EXERCISE REQUIREMENTS>
Take the entries below and print, exactly, the stretch from the line containing "left ear: (317, 285)" through the line containing "left shoulder: (376, 395)", both included.

Stored data entries:
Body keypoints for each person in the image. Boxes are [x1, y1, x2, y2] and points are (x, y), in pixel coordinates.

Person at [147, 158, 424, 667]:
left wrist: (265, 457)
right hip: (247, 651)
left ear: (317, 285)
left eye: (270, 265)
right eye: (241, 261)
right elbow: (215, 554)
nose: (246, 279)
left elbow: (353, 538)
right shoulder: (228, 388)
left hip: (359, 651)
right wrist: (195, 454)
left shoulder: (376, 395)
---
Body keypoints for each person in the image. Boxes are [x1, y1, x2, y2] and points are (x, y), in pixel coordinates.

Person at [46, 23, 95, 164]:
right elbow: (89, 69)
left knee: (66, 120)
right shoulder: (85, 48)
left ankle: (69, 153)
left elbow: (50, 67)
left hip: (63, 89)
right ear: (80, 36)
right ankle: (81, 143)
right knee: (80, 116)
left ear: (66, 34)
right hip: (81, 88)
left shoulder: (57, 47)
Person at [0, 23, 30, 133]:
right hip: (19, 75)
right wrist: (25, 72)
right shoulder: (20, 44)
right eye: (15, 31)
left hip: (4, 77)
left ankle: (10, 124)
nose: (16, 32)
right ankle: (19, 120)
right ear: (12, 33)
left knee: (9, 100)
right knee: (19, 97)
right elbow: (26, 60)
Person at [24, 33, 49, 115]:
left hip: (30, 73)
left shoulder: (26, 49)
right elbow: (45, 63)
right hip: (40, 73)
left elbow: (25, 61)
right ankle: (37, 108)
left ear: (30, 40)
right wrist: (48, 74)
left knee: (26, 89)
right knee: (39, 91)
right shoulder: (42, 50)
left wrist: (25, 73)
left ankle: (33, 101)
==
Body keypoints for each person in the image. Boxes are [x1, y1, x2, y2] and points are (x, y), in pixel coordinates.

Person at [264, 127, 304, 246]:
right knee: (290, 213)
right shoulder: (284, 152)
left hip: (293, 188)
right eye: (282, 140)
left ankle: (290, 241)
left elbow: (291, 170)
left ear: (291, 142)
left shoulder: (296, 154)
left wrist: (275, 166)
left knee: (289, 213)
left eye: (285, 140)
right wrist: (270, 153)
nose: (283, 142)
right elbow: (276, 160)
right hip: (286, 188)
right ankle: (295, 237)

EXERCISE ANSWER>
left ear: (317, 285)
left eye: (270, 265)
right eye: (241, 261)
right elbow: (215, 554)
nose: (246, 279)
left elbow: (353, 538)
right shoulder: (228, 388)
left hip: (359, 651)
right wrist: (195, 454)
left shoulder: (376, 395)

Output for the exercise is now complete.